*** Opening of SOURCE TEXT ***

Walter Ross Taylor (1838-1907) was a Scottish minister of the Free Church of Scotland who served as Moderator of the General Assembly in the critical year of Union in 1900. From 1900 he led the United Free Church of Scotland with its Moderator Rev Robert Rainy.

==Life==
He was born on 11 April 1838 in the manse at Thurso, the son of Rev Walter Ross Taylor and his wife, Isabella Murray.

He was educated at Thurso Free Church School. In the Disruption of 1843 his father left the Church of Scotland to join the Free Church, and they had to vacate the manse as a result. He went to Edinburgh University where he received the medal in Moral Philosophy and won the Stratton Scholarship for best third year student. He then trained as a Free church minister at New College, Edinburgh from 1857 to 1861.

He was ordained at the Free Church of East Kilbride in 1862 replacing Rev Oswald Dykes. The church was often referred to as the West Mains Church. He left East Kilbride in 1868 and was translated to Kelvinside Free Church on Great Western Road in Glasgow. In 1891 he received an honorary doctorate (DD) from Glasgow University.

*** Close of SOURCE TEXT ***

Please carry on the Walter Ross Taylor biography, picking up right after its last sentence. None of the items that come next are needed.

*** Opening of INPUT DATA ***

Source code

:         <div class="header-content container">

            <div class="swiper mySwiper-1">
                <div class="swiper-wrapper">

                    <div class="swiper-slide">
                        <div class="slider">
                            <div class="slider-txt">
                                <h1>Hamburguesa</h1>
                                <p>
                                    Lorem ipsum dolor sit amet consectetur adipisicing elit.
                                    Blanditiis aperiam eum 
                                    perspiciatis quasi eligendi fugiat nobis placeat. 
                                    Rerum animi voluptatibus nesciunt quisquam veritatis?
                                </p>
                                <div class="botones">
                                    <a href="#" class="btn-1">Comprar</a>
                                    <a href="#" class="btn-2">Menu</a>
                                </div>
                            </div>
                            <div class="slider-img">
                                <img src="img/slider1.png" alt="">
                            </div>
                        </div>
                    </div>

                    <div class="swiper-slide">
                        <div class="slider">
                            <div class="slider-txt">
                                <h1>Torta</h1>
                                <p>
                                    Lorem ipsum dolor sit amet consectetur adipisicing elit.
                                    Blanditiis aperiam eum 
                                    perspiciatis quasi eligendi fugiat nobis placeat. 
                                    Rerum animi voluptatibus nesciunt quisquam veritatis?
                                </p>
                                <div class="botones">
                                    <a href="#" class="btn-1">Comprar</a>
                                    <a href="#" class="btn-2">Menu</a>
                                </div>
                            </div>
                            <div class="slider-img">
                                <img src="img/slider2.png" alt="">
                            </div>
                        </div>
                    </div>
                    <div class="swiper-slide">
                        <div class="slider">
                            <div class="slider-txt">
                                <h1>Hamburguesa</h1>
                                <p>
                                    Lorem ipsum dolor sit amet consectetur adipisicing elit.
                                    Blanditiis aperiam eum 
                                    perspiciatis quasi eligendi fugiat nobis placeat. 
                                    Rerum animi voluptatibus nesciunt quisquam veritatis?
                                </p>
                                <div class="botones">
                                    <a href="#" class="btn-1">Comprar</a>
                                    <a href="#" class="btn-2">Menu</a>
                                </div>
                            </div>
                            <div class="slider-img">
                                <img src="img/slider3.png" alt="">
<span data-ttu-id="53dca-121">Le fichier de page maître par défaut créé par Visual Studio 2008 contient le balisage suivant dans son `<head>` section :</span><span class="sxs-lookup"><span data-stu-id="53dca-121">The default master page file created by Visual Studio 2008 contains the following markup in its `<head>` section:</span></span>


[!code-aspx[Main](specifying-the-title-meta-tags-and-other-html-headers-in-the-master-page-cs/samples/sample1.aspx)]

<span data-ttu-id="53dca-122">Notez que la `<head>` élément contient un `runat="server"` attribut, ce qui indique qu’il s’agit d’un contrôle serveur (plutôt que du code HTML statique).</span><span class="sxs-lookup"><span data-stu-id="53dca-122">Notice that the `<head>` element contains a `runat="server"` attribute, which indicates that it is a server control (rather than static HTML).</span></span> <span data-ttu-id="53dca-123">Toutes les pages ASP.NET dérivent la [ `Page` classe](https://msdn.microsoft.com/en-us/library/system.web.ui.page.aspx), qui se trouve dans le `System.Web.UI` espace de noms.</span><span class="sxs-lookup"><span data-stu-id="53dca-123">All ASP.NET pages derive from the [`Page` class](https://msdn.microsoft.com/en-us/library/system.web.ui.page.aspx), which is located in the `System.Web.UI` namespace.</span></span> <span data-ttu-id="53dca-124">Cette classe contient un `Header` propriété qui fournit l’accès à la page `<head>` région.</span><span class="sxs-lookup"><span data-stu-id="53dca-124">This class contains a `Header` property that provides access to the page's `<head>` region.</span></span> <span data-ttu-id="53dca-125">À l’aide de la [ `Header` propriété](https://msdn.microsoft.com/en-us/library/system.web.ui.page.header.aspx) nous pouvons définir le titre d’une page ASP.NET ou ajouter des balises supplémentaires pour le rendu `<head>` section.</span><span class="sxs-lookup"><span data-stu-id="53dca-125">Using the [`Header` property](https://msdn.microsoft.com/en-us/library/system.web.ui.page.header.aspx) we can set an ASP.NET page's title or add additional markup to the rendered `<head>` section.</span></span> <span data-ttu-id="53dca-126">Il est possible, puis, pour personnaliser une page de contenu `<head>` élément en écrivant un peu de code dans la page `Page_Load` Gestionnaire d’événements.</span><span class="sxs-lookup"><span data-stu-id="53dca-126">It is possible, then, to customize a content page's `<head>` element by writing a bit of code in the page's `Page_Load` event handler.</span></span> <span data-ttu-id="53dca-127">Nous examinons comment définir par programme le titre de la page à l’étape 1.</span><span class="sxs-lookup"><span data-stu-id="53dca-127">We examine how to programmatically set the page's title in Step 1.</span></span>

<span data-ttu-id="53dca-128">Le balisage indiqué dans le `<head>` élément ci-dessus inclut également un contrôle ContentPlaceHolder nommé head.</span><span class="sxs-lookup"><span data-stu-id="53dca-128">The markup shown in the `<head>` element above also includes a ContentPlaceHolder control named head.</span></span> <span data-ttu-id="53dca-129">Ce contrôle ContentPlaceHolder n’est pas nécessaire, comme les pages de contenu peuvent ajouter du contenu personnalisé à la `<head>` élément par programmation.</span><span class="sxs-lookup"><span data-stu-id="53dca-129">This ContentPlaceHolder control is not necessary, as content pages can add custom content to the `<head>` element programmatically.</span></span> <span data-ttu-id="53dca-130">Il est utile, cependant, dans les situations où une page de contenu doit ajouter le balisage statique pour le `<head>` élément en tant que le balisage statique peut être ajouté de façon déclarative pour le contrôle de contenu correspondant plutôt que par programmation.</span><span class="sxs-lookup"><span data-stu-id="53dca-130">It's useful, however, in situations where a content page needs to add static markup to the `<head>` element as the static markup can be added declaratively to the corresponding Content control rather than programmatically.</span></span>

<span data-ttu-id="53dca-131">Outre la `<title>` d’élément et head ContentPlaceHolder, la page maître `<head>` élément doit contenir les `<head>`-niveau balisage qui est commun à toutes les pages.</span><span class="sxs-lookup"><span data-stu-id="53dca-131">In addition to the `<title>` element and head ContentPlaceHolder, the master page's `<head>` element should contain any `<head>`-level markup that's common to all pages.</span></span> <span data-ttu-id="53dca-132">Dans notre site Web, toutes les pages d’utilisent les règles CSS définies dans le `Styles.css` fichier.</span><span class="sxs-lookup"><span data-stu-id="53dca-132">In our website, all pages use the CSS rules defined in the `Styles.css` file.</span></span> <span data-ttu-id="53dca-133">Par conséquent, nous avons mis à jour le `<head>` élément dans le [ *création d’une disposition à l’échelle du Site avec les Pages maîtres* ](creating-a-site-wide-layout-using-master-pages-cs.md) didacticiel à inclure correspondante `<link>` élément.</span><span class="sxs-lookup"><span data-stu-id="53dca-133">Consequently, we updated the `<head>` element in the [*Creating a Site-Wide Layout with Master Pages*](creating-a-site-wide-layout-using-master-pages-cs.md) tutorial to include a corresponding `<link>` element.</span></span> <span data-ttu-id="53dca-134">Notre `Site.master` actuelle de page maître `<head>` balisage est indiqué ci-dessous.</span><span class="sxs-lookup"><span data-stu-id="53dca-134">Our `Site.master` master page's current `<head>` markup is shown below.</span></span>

*** Close of INPUT DATA ***

RESPONSE BELOW:
From 1890 to 1900 he was Convenor of the Sustentation Fund, pressing for a minimum stipend of 200 shillings per year for all ministers. As a strong organiser in May 1900 he was elected Moderator of the General Assembly with the principal duty of merging the Free Church with the United Presbyterian Church of Scotland. The critical Synod took place on 20 October 1900, creating the United Free Church of Scotland. However, not all ministers and congregations of the Free Church joined the Union.

Taylor remained in the same role and same building, thereafter becoming the United Free (UF) Church of Kelvinside.

In the following years he served as Chairman and Vice President of the National Bible Society.

He died at home, 1 Marchmont Terrace on 6 December 1907 following a protracted illness. He was buried in the Glasgow Necropolis on 9 December.

==Family==
In 1876 he married Margaret I. Paterson, daughter of Dr Joshua Paterson. They had three sons and two daughters, including Walter Ross-Taylor MP.